*Work order*. Pull out the lines from the line with "Et perfekt vrak for fridykkere" to the line with "Ayudas técnicas", including both, and reproduce them without any change. Leave the pictures out.

=== Begin Enclosure ===

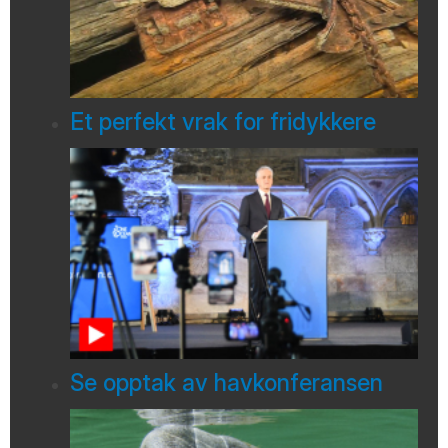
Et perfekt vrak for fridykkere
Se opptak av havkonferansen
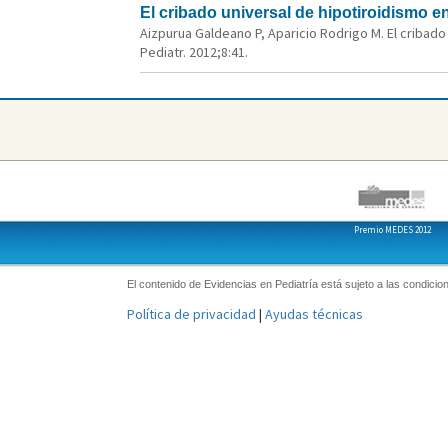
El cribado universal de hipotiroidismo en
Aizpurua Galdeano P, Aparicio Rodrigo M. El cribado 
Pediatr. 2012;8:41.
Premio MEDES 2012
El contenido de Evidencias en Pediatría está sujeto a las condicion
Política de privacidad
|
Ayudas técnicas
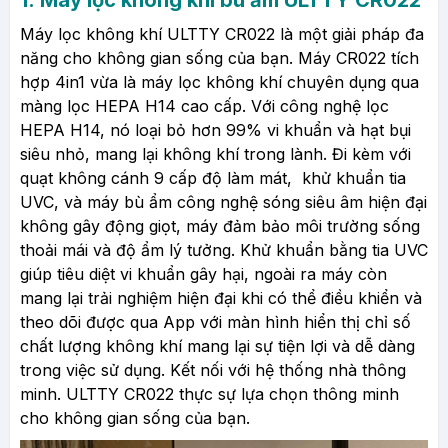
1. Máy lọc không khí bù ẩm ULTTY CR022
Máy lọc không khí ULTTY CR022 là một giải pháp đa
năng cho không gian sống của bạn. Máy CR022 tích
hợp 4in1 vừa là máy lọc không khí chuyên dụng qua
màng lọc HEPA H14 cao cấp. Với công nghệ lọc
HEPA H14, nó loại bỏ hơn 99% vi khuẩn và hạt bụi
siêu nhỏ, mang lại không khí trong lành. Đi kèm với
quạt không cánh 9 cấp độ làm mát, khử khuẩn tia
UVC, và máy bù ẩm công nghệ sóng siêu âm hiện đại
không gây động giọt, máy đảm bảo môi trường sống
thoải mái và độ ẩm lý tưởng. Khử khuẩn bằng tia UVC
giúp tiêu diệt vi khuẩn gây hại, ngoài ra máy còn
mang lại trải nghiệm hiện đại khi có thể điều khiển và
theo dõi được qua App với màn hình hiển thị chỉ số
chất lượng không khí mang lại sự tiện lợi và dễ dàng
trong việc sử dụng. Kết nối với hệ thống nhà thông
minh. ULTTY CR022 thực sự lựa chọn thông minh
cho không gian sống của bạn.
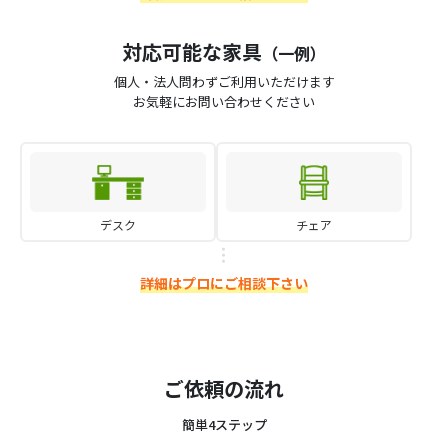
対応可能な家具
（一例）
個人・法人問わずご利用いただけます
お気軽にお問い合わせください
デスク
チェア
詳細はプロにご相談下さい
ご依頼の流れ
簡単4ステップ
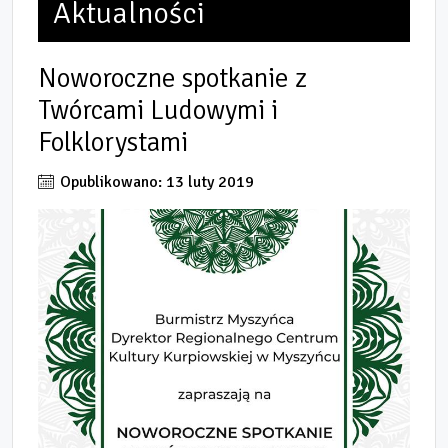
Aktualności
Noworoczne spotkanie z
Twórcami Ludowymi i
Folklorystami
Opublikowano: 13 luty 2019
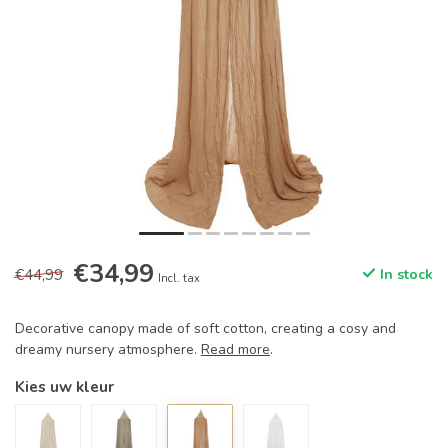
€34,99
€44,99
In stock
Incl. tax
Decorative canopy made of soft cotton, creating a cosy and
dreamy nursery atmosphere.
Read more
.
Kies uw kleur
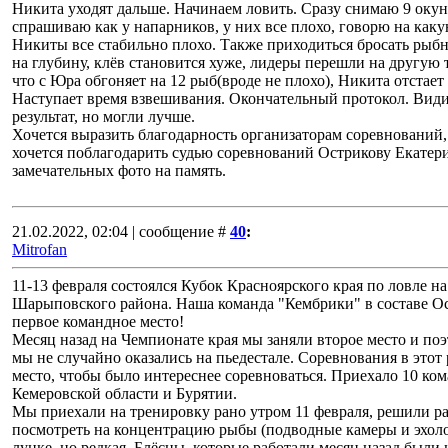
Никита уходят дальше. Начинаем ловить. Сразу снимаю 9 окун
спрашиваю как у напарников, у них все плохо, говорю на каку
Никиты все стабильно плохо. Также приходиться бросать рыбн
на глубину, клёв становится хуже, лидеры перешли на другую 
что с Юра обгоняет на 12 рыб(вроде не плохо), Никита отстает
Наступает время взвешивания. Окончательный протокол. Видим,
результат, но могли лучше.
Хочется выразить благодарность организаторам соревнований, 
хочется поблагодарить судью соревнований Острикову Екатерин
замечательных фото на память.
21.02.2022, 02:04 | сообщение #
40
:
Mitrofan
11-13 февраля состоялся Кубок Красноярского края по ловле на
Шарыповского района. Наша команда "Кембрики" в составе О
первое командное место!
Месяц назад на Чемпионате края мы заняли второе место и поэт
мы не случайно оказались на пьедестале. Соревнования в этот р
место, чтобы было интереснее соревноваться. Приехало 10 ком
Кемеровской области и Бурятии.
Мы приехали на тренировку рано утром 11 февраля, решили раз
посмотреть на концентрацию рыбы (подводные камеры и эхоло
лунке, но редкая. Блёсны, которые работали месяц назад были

=== End Enclosure ===
=== Begin Enclosure ===

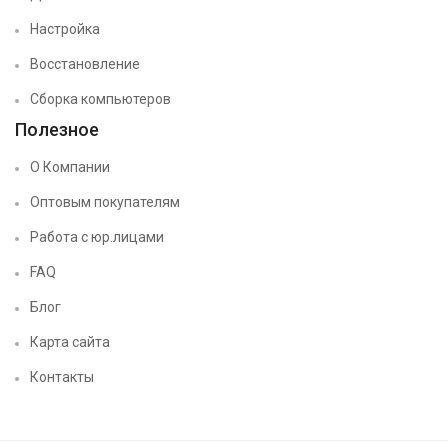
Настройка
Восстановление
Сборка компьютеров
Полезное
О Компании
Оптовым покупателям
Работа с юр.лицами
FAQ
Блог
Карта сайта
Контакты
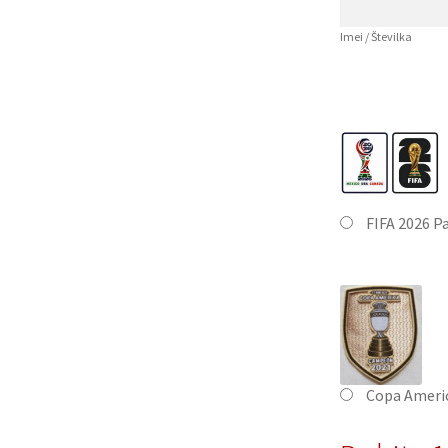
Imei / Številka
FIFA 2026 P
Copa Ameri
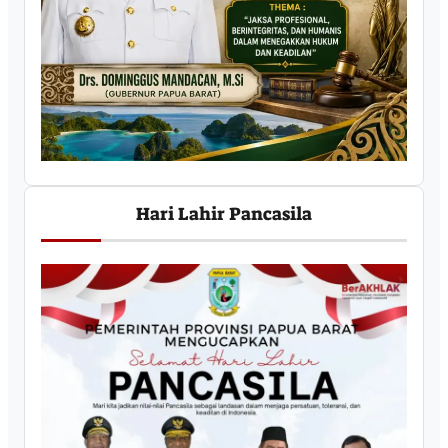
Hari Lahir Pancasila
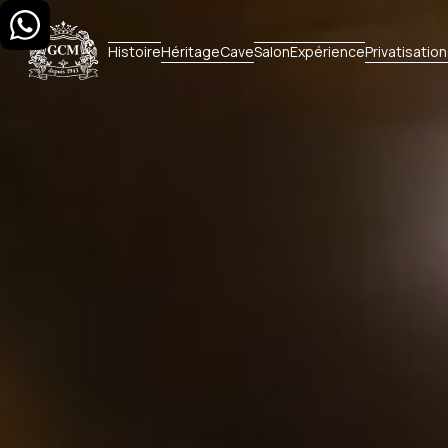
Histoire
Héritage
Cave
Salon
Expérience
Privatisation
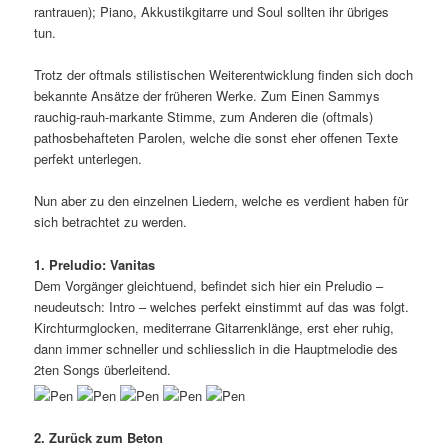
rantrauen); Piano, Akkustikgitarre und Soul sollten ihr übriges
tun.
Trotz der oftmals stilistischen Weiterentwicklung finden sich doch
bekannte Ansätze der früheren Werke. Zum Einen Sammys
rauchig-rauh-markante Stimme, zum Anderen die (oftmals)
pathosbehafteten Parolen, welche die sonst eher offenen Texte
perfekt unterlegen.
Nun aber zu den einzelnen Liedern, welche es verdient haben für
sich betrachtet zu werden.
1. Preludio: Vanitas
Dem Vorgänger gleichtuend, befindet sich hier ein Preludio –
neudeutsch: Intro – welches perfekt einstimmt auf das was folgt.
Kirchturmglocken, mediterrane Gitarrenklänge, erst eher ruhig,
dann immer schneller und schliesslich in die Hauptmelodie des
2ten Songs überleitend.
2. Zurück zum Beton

=== End Enclosure ===

*Result of the task*.
Et perfekt vrak for fridykkere
Se opptak av havkonferansen
El cribado universal de hipotiroidismo en
Aizpurua Galdeano P, Aparicio Rodrigo M. El cribado 
Pediatr. 2012;8:41.
Premio MEDES 2012
El contenido de Evidencias en Pediatría está sujeto a las condicion
Política de privacidad
|
Ayudas técnicas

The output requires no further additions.